From the listing below, reproduce without any alteration the lines from the one containing "Академия божественных жен 3. Созидание (Мария" up to and including the one containing "É possível a penhora da Restituição do".

Dataset entries —
· · ·

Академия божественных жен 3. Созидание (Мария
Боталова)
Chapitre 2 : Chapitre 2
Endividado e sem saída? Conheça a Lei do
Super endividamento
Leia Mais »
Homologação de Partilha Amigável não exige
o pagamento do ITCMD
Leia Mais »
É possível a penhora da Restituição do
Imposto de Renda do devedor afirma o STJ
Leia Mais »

· · ·

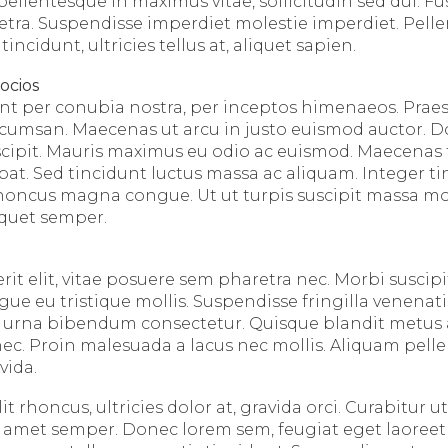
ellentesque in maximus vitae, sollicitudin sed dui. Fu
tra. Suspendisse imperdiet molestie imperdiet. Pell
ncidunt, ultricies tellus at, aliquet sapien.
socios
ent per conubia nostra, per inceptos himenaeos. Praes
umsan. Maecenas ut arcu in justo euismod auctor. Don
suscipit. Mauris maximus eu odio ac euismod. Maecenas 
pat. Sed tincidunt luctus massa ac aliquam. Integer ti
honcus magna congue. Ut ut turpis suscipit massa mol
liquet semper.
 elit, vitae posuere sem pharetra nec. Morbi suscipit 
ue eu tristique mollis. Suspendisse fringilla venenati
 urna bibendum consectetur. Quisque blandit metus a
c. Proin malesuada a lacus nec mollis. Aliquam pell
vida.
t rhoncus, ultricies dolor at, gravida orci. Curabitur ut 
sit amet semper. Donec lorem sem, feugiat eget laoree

· · ·

SOLVED EXERCISE —
Академия божественных жен 3. Созидание (Мария
Боталова)
Chapitre 2 : Chapitre 2
Endividado e sem saída? Conheça a Lei do
Super endividamento
Leia Mais »
Homologação de Partilha Amigável não exige
o pagamento do ITCMD
Leia Mais »
É possível a penhora da Restituição do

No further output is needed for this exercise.